Update max area if necessary

Finally, we append a 0 height bar to the end to drain out any residual bars from the stack.

Why It Matters
It's a standard stack problem that converts an apparent O(n²) problem into O(n).
It's immediately applicable in problems such as maximal rectangle in binary matrices, image histogram analysis, stock span problems, and even skyline silhouette problems.

Learning Insights
You discover how stacks can be applied to range expansion problems where you need to compute the maximum segment around every element that has some property.
You also observe how to perform end-of-array cleanup using a sentinel value (0 height).

Common Mistakes
Newbies tend to overlook the last cleanup step of adding the 0 height bar.

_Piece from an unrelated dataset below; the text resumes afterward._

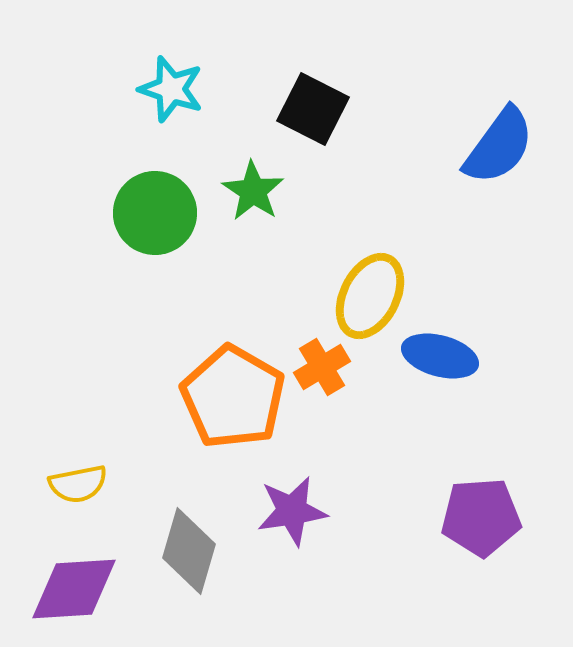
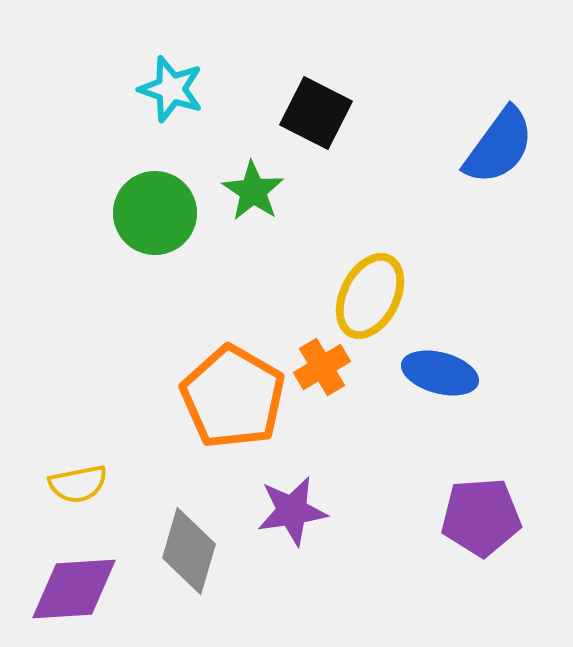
black square: moved 3 px right, 4 px down
blue ellipse: moved 17 px down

Without this, the stack might still contain unprocessed bars at the end.
Another typical error is applying the improper width formula upon popping and resulting in off-by-one mistakes.

Real-World Applications
Computer vision: determining the largest block among a skyline or segmented image

Histograms in data science: identifying largest contiguous frequency intervals

Building layout optimization: determining the largest possible rectangular billboard or solar panel that can fit on a wall profile

Interview Tips
Interviewers prefer this problem because it challenges stack expertise, meticulous index control, and your power to discern beyond the ignorant brute force.
They can adjust it so that it is applied to 2D binary grids (maximal rectangle), which directly extends from this 1D histogram solution.

SEO-Friendly Closing
Hitting the maximum rectangle in a histogram with a stack is an interview coding and optimization problem must-know algorithm. You can solve it in O(n) time, rather than the naive O(n²) way, by scanning the histogram in one pass with stack-based range expansion. It has broad applications in graphics, computational geometry, and data analysis and is hence one of the most powerful stack-based algorithms in algorithmic problem solving.